Tier.Net’s VPS hosting solution is ideal for customers who need hosting that is more powerful than that of traditional shared hosting platforms, yet require performance and flexibility of a dedicated server.  The virtual servers offered by Tier.Net provide security, scalability and reliability backed by the latest virtualization and cloud control panels. Experienced admins can choose self-managed servers or those looking for full management, can leave the administration to Tier.net.    In addition, Tier.Net has launched “Ultimate Management” for only $15.00 a month, which includes full management with domain-level support, script/application advice and troubleshooting, a dedicated account manager, and up to 50GB off-site backup storage.

“In this competitive marketplace, client demand dictates that we provide as many options as feasible.  It makes sense to upgrade our feature set and to make SSD storage available as an option to our VPS clients,” said John Dundon, Managing Partner at Tier.Net.   Dundon further added, “With the newly upgraded VPS configurations, we offer industry-leading VPS hosting at very affordable prices.  For a limited time, we are excited to make our lightning fast SSD RAID drives available at no additional cost.”

Tier.Net’s VPS hosting solutions start from just $15.49 with further savings on annual billing cycles.

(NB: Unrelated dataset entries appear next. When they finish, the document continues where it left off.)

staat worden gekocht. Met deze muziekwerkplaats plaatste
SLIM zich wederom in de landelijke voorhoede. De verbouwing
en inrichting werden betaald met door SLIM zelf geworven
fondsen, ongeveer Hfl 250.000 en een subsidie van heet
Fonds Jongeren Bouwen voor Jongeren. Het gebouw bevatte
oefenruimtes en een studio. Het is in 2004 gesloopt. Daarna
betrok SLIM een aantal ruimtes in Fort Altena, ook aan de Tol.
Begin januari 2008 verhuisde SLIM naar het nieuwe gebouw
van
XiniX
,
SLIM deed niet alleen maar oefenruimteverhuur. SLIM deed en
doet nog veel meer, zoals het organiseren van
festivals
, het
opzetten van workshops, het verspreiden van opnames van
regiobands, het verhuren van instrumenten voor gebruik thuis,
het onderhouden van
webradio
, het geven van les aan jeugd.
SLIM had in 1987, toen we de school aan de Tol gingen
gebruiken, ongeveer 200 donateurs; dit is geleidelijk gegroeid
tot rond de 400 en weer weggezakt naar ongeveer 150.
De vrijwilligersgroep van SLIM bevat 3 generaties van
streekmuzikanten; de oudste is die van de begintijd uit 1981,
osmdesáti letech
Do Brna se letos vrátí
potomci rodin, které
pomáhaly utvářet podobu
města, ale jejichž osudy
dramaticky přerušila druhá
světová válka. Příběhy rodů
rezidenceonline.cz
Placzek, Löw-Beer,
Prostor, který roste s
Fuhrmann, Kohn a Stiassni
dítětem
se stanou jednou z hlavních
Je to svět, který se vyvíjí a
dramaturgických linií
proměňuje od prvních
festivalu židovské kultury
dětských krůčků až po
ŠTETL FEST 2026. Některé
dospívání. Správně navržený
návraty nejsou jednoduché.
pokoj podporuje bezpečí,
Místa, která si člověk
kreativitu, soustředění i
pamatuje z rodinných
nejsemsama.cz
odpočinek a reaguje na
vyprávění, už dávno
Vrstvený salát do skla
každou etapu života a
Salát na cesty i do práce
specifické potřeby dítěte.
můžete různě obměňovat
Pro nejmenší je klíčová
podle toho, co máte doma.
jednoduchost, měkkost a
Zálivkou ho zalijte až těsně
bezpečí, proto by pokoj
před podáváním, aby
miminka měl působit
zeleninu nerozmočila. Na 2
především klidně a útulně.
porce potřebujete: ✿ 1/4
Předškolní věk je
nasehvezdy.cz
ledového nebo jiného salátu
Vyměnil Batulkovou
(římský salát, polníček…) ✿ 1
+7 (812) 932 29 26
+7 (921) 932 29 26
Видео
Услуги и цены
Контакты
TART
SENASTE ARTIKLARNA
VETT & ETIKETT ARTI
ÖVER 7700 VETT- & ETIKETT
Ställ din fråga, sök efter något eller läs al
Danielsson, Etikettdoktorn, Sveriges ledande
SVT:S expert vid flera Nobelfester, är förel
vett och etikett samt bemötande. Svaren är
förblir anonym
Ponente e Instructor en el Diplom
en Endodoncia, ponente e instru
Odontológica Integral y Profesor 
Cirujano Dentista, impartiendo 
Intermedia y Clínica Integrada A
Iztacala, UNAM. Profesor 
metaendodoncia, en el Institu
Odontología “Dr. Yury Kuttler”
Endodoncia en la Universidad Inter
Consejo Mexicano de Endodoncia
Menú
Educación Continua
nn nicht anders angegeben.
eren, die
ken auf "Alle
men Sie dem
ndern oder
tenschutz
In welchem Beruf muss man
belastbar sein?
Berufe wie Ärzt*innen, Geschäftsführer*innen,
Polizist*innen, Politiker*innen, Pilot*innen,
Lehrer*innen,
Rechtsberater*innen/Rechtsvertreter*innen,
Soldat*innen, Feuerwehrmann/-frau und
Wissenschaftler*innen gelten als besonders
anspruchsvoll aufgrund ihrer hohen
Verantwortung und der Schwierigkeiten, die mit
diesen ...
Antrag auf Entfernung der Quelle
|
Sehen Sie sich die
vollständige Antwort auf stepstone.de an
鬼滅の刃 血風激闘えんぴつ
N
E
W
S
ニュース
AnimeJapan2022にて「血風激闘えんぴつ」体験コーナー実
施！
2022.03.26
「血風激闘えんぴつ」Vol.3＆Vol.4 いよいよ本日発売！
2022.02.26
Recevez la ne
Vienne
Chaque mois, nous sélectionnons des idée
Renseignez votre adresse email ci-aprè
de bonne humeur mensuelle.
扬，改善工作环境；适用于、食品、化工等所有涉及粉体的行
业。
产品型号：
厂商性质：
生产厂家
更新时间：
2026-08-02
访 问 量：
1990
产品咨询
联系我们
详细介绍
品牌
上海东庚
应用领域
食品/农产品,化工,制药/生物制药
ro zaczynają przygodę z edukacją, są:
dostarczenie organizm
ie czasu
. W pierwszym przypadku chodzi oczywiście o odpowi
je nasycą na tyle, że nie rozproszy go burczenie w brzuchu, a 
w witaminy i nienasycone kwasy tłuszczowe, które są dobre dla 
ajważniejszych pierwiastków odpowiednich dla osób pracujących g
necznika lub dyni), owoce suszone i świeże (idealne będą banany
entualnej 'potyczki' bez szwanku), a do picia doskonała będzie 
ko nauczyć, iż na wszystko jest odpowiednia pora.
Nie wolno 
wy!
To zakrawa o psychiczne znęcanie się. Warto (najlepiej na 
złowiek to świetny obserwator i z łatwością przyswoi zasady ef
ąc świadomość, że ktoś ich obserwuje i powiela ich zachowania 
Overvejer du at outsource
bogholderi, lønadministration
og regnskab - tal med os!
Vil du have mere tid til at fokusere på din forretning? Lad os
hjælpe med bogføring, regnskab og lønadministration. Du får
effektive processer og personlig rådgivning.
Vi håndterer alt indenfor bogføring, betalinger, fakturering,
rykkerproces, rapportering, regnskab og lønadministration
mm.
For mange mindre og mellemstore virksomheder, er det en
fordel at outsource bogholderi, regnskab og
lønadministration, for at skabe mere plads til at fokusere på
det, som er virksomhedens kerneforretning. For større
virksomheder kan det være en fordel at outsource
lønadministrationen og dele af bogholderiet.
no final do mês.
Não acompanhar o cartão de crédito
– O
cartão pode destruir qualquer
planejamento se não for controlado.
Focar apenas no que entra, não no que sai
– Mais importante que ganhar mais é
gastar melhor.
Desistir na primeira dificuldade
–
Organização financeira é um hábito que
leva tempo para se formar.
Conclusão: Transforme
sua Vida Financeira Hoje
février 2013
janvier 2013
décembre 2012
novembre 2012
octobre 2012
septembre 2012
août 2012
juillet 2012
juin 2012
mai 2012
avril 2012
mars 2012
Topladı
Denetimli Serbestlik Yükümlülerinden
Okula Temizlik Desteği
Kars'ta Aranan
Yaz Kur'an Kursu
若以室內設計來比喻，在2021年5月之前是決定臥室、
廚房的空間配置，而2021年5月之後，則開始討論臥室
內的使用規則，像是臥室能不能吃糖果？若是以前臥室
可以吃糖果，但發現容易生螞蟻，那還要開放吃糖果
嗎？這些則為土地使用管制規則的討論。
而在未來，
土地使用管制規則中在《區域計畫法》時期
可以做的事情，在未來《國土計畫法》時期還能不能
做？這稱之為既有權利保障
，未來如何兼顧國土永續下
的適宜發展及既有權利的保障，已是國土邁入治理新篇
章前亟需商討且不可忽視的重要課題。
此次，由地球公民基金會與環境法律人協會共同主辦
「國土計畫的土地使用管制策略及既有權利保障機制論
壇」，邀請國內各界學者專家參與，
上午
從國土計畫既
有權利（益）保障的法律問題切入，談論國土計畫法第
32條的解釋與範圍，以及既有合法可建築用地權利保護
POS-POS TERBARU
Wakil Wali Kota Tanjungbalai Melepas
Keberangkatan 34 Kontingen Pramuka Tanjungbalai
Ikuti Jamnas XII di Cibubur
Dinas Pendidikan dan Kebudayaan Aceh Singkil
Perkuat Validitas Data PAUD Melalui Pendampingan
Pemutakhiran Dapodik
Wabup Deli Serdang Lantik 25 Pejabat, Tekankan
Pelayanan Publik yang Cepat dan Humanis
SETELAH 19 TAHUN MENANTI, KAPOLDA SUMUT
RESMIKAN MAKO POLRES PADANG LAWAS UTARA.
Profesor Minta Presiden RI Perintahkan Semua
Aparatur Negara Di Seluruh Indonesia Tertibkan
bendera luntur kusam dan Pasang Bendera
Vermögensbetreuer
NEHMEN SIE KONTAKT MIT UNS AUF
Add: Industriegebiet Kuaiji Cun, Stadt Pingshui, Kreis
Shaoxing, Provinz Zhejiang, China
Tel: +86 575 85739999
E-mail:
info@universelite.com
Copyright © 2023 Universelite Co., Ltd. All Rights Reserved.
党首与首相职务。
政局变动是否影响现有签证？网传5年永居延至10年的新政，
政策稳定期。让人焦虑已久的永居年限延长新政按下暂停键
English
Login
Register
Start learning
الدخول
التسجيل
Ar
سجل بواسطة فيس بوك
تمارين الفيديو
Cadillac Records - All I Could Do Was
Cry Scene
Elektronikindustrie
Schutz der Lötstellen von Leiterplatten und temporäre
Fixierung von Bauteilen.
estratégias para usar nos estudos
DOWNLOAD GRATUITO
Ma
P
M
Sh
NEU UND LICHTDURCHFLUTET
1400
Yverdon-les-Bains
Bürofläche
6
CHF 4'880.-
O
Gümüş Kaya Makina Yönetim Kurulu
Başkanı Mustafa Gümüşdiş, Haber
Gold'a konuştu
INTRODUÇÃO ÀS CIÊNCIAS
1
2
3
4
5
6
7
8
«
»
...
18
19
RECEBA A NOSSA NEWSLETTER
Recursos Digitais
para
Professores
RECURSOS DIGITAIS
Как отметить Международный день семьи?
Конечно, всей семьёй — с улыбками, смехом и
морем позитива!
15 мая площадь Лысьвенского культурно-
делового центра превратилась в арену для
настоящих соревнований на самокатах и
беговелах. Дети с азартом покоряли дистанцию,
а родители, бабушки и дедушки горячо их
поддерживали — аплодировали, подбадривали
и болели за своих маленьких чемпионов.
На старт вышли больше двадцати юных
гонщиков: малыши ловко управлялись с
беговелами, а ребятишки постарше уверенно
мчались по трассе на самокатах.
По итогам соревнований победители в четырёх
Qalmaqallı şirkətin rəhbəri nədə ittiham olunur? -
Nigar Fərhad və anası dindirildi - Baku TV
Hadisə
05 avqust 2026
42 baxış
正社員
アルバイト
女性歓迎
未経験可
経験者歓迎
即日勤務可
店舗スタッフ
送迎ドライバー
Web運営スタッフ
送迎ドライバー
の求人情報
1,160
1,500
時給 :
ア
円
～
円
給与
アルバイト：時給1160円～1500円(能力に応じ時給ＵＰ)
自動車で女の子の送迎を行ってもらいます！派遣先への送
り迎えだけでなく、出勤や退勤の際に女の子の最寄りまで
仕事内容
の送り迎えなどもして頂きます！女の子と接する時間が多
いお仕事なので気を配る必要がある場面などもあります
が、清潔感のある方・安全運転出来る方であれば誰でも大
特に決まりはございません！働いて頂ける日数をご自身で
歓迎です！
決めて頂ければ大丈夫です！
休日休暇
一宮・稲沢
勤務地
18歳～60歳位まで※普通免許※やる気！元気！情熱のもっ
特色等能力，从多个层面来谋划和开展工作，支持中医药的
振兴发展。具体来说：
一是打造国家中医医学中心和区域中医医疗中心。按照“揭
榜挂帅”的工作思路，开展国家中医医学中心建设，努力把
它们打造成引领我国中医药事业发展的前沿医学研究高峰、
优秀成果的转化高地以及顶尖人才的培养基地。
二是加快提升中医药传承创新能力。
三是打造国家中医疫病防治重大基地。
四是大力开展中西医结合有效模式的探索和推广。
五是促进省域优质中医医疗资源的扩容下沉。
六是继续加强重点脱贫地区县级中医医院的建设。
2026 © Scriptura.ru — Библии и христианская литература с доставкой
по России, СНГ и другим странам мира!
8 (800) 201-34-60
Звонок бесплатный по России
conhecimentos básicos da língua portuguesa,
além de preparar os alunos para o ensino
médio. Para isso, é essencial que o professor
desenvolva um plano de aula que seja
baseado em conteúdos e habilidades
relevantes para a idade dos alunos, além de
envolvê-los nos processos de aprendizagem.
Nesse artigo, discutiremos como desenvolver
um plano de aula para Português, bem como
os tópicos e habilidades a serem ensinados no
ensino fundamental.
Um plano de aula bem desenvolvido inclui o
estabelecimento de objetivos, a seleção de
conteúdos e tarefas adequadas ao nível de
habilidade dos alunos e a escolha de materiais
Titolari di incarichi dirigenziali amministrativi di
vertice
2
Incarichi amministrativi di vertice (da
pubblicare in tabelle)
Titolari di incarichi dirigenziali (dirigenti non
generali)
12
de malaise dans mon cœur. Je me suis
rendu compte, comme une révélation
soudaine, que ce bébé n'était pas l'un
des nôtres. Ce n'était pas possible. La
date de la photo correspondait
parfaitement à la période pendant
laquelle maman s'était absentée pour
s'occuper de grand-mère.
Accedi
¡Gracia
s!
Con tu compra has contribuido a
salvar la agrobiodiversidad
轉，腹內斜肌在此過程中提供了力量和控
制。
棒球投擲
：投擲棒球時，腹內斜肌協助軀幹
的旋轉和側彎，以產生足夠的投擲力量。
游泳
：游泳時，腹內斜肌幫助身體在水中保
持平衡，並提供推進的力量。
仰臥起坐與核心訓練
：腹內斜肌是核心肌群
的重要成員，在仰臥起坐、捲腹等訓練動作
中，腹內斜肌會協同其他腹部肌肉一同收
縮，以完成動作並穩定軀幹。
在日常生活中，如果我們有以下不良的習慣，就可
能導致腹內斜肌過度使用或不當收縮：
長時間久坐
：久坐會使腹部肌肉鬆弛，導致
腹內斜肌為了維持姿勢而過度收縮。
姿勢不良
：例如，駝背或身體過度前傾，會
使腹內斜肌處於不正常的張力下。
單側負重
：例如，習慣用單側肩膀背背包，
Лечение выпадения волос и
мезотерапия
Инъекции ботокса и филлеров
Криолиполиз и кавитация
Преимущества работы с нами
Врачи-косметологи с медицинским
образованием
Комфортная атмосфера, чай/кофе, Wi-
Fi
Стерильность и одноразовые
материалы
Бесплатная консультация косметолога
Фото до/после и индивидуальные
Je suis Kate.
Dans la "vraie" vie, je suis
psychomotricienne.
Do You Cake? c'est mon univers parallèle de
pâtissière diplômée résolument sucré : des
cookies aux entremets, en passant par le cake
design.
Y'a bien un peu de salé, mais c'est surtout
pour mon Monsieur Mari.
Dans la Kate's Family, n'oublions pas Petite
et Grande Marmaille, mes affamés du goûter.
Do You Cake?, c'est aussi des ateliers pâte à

All VPS servers are powered by cutting edge nodes with the latest hardware wholly owned by Tier.Net.  Tier.Net’s datacentres provide outstanding connections to the United States, Europe, and Asia/Pacific .   Each are connected to high speed, N+2 redundant, multi-homed transit providers to offer a 100% uptime SLA and zero packet loss. Tier.net owns its own hardware, network equipment, and asserts an in-house staff available 24/7/365 for assistance.  For more information, visit http://www.tier.net.

*About Tier.Net Technologies LLC:*

Established in early 2013, Tier.Net has made a name for itself by offering quality web hosting solutions. Tier.Net offers Business Web Hosting, Reseller Hosting, VPS Hosting, Dedicated Servers, and Domain Registration at competitive prices in the market. Its unparalleled support makes it exemplary for clients searching for a solid web hosting provider for their personal and business sites.


----------